## Problem to work on:
Switch every "phylum" to "division" in the stretch from the start of the data through the line containing "family: Sciuridae", and write out only those lines again with nothing else changed.
* start The input *
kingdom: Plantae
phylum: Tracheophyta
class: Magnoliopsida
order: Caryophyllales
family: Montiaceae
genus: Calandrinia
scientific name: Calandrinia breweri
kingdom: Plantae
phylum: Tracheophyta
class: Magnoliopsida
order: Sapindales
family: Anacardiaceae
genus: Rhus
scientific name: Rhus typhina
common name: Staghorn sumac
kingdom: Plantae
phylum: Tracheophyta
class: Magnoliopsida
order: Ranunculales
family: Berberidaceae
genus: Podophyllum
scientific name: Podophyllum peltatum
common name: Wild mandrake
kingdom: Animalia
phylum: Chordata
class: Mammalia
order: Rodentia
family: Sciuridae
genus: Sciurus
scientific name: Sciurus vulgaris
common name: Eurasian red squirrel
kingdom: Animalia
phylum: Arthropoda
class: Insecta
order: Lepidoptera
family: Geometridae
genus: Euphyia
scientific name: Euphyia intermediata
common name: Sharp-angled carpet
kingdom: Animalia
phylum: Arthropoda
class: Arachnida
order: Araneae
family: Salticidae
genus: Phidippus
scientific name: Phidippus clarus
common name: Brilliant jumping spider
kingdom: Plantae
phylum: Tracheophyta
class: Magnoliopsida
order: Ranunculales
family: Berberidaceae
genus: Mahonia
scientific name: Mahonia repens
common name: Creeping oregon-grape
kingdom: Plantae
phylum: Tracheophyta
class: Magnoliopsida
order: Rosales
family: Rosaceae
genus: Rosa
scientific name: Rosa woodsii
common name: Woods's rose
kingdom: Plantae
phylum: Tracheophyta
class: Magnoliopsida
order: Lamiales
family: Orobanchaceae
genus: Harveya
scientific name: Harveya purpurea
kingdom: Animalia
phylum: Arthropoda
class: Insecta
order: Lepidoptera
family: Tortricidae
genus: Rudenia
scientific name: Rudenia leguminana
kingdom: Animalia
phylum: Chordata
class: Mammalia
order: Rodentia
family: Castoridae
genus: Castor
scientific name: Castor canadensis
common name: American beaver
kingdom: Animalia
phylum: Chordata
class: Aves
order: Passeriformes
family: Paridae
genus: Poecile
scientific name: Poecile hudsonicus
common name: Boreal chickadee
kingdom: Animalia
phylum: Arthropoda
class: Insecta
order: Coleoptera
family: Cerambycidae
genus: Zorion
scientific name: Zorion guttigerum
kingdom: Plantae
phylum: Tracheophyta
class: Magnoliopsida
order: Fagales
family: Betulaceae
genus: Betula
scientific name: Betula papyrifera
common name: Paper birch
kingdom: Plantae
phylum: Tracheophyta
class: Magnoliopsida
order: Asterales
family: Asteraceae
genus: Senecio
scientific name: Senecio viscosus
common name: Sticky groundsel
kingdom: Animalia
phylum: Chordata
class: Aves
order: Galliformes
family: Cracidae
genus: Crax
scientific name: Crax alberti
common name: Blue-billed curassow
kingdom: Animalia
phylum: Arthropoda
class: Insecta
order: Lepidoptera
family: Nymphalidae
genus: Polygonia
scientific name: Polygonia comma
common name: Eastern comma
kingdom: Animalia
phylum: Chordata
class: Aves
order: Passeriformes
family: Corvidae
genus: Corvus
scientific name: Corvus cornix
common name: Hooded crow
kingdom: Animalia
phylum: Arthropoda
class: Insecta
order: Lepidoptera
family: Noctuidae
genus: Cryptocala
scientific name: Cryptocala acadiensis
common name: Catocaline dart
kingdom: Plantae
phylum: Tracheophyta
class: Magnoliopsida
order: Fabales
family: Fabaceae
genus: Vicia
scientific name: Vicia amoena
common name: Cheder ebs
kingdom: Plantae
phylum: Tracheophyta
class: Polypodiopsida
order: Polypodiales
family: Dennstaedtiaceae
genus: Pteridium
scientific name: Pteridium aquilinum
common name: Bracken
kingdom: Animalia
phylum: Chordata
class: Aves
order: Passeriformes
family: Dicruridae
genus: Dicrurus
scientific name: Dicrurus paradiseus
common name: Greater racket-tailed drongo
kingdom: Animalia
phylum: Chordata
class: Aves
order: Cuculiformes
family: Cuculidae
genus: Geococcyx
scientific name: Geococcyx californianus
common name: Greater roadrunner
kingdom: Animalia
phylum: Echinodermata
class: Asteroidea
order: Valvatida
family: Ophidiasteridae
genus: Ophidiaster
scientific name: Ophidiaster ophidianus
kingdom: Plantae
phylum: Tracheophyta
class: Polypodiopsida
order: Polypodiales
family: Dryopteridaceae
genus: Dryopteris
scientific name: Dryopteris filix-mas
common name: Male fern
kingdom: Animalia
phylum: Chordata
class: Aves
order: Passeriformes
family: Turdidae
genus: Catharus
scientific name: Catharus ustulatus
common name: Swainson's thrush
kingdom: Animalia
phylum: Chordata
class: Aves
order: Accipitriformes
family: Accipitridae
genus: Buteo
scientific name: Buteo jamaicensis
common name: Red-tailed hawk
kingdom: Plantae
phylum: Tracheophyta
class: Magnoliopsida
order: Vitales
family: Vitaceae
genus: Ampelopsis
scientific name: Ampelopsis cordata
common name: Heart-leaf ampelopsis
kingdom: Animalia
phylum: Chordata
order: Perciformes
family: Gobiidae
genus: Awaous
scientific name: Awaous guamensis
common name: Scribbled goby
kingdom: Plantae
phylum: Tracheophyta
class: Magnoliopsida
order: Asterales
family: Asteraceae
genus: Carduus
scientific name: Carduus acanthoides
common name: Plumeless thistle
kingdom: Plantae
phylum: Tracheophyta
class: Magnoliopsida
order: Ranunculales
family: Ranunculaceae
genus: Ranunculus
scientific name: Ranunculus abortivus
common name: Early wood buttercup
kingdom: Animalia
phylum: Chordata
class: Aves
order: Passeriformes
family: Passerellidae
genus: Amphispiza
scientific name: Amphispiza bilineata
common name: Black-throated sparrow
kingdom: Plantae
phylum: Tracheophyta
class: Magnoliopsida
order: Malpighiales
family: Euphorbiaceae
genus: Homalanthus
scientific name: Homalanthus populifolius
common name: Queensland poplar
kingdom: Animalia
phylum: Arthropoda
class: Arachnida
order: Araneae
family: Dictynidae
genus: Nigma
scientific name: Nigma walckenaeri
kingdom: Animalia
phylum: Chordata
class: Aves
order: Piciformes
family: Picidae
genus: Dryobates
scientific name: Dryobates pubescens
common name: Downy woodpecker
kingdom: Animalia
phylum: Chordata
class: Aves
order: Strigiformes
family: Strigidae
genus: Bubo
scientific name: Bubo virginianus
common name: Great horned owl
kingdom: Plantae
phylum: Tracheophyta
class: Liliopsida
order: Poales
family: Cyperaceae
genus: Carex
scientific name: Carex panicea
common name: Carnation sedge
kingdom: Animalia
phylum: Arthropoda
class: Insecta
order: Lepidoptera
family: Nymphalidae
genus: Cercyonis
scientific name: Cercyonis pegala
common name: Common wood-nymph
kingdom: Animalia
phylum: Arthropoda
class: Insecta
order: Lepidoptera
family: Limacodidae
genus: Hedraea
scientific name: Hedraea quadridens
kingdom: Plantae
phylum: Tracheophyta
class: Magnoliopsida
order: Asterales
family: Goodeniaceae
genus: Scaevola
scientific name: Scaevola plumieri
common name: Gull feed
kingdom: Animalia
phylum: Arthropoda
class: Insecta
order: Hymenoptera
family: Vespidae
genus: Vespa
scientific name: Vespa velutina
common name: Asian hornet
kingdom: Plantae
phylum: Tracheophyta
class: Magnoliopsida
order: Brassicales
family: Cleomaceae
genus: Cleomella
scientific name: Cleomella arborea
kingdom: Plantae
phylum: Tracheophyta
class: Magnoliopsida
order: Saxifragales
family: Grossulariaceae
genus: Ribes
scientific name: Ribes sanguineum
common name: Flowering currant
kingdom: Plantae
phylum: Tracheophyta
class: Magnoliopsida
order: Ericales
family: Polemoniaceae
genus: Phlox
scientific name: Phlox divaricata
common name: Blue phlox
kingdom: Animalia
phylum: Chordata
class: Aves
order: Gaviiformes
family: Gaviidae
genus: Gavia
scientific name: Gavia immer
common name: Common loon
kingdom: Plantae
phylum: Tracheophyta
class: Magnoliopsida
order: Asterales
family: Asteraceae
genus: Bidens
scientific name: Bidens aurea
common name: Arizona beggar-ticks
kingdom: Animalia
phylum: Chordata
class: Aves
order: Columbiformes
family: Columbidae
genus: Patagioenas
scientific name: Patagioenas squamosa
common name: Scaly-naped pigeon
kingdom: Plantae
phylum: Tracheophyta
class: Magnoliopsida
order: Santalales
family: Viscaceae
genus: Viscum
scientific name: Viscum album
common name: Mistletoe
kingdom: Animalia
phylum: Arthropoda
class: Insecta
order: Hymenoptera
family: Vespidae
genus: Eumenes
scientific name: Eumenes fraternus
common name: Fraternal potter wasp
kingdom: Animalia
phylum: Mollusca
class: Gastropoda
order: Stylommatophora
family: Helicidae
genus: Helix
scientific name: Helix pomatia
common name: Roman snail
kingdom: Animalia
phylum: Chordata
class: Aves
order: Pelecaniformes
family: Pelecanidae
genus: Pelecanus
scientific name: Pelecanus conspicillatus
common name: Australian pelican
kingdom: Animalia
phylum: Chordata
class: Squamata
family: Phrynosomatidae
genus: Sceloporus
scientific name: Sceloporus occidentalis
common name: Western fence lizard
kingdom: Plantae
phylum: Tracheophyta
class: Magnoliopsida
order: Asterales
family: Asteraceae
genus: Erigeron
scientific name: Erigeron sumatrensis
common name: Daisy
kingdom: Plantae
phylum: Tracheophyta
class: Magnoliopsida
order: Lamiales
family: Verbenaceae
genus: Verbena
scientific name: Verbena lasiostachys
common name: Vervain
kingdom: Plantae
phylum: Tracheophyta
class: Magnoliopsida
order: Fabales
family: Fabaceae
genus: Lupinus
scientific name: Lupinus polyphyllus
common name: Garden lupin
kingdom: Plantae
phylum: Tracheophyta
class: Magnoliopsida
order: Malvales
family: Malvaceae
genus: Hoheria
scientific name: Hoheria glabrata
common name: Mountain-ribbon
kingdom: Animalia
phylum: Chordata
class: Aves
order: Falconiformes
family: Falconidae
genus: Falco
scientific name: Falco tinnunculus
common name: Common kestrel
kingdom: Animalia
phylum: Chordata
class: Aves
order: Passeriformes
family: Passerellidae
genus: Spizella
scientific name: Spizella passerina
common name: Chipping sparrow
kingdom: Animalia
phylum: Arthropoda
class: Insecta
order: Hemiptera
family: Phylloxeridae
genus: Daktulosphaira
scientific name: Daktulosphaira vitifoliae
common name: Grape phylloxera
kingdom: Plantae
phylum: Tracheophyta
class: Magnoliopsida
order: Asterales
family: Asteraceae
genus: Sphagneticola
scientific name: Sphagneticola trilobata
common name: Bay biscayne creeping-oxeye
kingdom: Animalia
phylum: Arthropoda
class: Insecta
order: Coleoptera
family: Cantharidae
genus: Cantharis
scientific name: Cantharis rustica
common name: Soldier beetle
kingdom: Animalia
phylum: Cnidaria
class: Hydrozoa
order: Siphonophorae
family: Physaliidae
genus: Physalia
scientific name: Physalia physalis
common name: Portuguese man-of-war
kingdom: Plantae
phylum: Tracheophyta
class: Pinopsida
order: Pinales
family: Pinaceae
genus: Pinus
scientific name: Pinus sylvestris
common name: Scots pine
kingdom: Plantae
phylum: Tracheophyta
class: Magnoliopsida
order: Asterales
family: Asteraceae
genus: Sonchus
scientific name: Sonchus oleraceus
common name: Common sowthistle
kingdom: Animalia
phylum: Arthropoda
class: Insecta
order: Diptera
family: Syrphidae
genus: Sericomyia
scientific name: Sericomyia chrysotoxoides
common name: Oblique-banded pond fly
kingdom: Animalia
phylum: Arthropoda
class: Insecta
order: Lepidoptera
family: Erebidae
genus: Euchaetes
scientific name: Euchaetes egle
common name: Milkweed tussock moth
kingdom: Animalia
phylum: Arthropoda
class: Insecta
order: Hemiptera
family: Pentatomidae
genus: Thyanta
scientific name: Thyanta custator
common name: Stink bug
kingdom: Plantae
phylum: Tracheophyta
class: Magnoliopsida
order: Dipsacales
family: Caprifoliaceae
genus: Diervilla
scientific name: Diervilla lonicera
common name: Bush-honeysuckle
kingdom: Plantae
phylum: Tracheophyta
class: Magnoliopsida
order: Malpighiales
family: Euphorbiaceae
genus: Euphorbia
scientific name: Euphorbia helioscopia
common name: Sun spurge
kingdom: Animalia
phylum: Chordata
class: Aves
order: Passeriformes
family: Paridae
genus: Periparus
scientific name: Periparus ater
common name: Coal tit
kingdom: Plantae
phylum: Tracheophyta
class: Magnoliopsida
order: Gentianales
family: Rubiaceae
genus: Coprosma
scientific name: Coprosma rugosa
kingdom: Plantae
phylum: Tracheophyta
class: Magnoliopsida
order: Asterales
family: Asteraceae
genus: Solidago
* end The input *
## Reply to the task:
kingdom: Plantae
division: Tracheophyta
class: Magnoliopsida
order: Caryophyllales
family: Montiaceae
genus: Calandrinia
scientific name: Calandrinia breweri
kingdom: Plantae
division: Tracheophyta
class: Magnoliopsida
order: Sapindales
family: Anacardiaceae
genus: Rhus
scientific name: Rhus typhina
common name: Staghorn sumac
kingdom: Plantae
division: Tracheophyta
class: Magnoliopsida
order: Ranunculales
family: Berberidaceae
genus: Podophyllum
scientific name: Podophyllum peltatum
common name: Wild mandrake
kingdom: Animalia
division: Chordata
class: Mammalia
order: Rodentia
family: Sciuridae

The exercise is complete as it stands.